La diplomatie américaine a accusé jeudi l’Iran d’aider le régime syrien à réprimer les manifestations en Syrie, jugeant crédibles les informations en ce sens rapportées par le Wall Street Journal.
« Nous pensons qu’il y a des informations crédibles sur le fait que l’Iran aide la Syrie à réprimer les manifestants » et « c’est vraiment inquiétant », a déclaré Mark Toner, le porte-parole du département d’Etat.
« Si la Syrie se tourne vers l’Iran pour demander de l’aide, elle ne peut pas parler sérieusement de réformes », a-t-il ajouté.
Le Wall Street Journal, citant des responsables américains, rapportait jeudi que l’Iran a commencé à livrer des équipements anti-émeutes, et que d’autres livraisons doivent intervenir.
Le ministre iranien des Finances Seyed Shamseddin Hosseini, qui participait à Washington aux réunions de printemps du FMI et de la Banque Mondiale, a démenti ces accusations.

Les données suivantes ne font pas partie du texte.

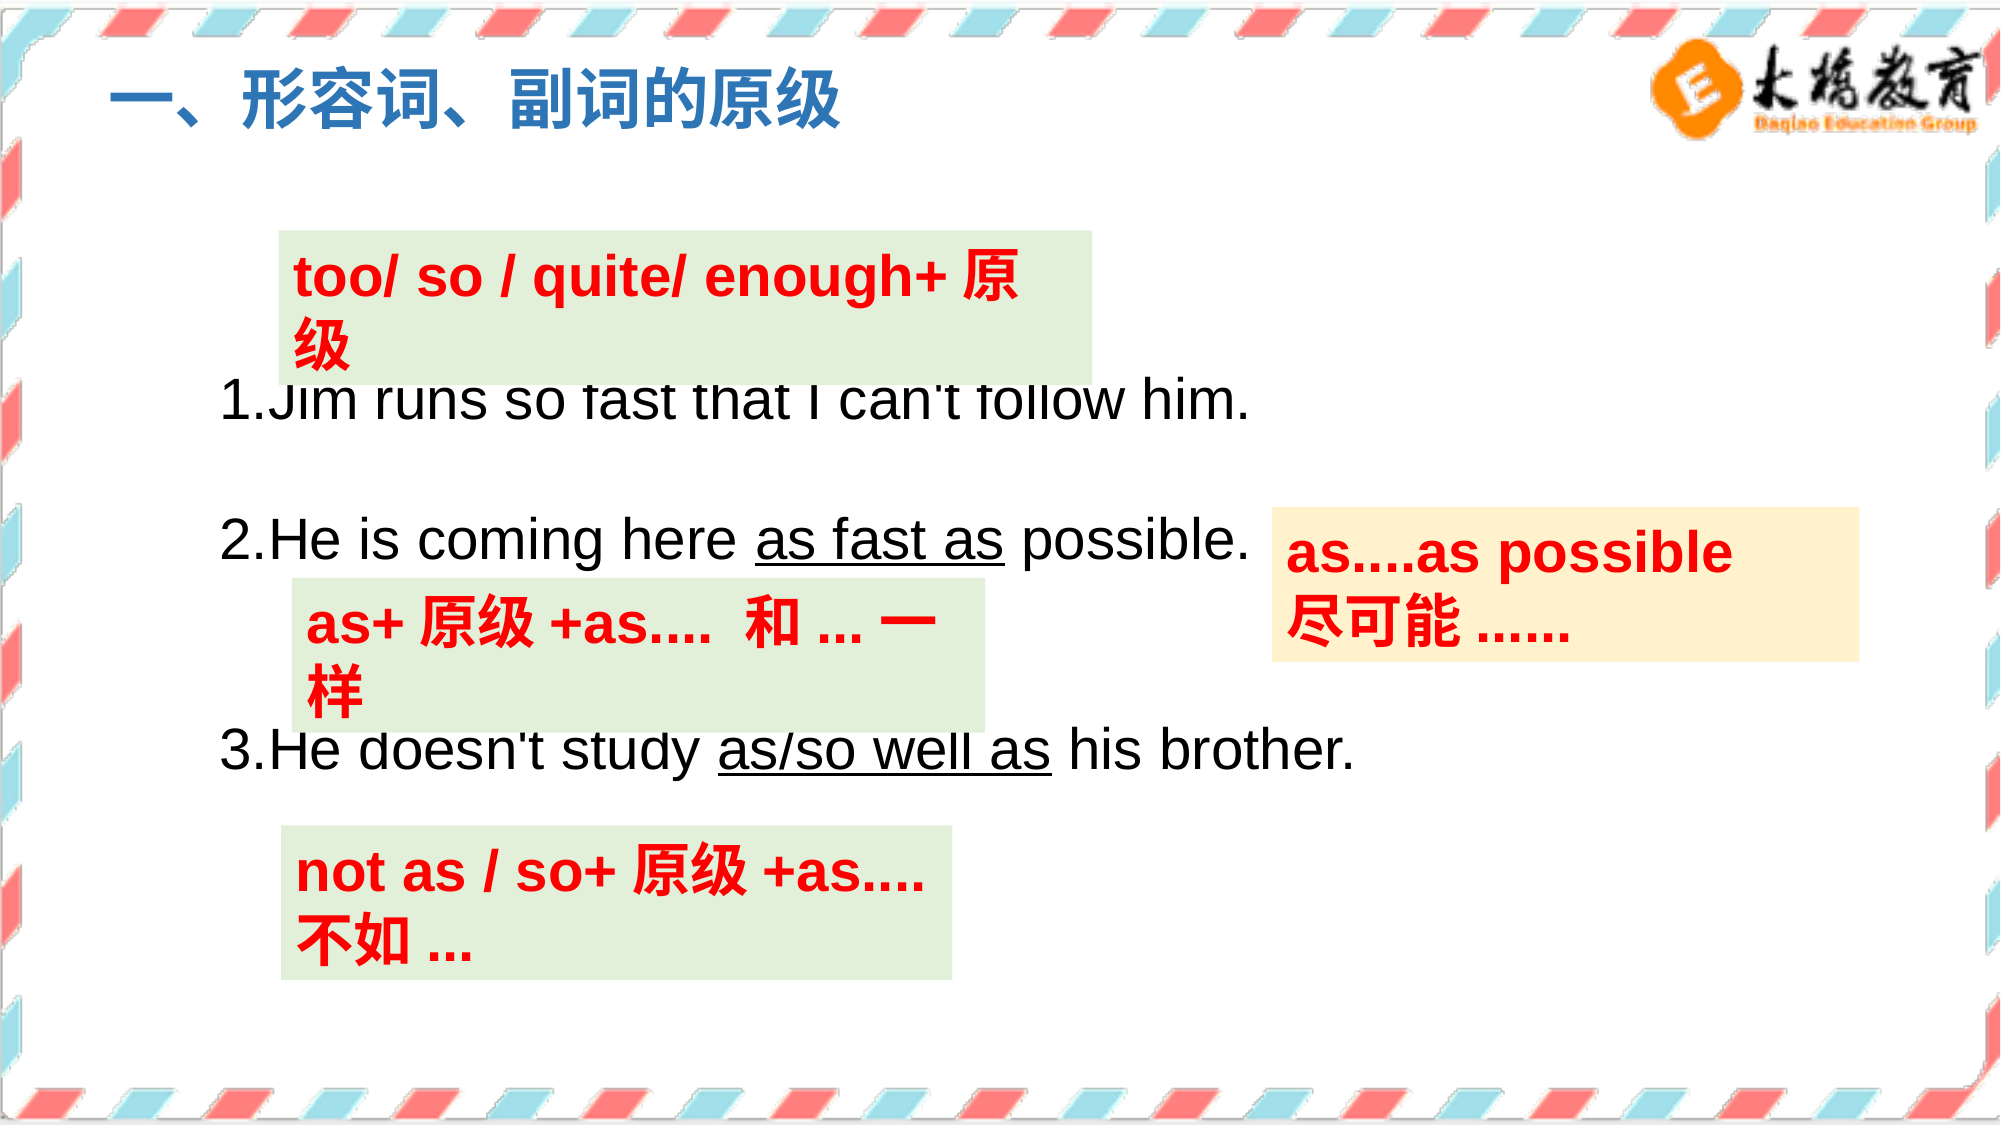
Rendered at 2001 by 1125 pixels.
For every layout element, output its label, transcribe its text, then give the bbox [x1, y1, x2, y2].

Interrogé au cours d’une conférence de presse sur les accusations d’implication de Téhéran dans la répression en Syrie et les manifestations de la majorité chiite contre la dynastie sunnite au pouvoir à Bahrein, M. Hosseini a assuré que Téhéran n’était « pas inquiet du tout ».
« Nous n’intervenons dans aucun de ces deux pays », a-t-il affirmé, avant de comparer les soulèvements récents dans le monde arabe à la révolution ayant porté les islamistes au pouvoir à Téhéran il y a 30 ans.

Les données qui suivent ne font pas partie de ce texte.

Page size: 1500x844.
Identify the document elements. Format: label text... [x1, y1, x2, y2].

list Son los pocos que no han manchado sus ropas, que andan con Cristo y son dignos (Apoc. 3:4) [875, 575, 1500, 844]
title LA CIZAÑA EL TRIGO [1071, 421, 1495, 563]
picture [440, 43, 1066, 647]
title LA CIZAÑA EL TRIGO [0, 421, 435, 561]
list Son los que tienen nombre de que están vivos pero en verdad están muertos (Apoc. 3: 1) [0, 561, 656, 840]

La Maison Blanche a condamné mardi la répression « révoltante » des manifestations en Syrie et réitéré son appel au président Bachar al-Assad pour qu’il respecte « les droits universels des Syriens ».
Les troubles en Syrie surviennent alors que les Etats-Unis, après des années de brouille avec Damas, ont choisi de nommer à nouveau un ambassadeur dans ce pays, faisant le pari du dialogue avec un régime dont la proximité avec l’Iran inquiète particulièrement Washington.
A Damas, les autorités syriennes ont démenti les informations sur l’aide iranienne dans la répression. « Les déclarations du porte-parole du département d’Etat sont sans fondement », a déclaré à l’AFP un responsable syrien sous couvert de l’anonymat. « Si le département d’Etat a des preuves, qu’il les donne », a-t-il ajouté.
Parallèlement, le sénateur américain John Kerry a appelé jeudi dans un communiqué le président Assad à ne pas répondre par la violence à des manifestations prévues vendredi.
« Le président Assad devrait s’assurer que sa police et son armée s’abstiennent d’utiliser la violence contre des manifestants pacifiques », a écrit le sénateur dans un communiqué.
« Au lieu de cela, il devrait saisir l’occasion d’ouvrir un processus de discussions réelles pour répondre aux aspirations des Syriens », a ajouté M. Kerry qui s’est dit « particulièrement perturbé » par les violences envers les manifestants.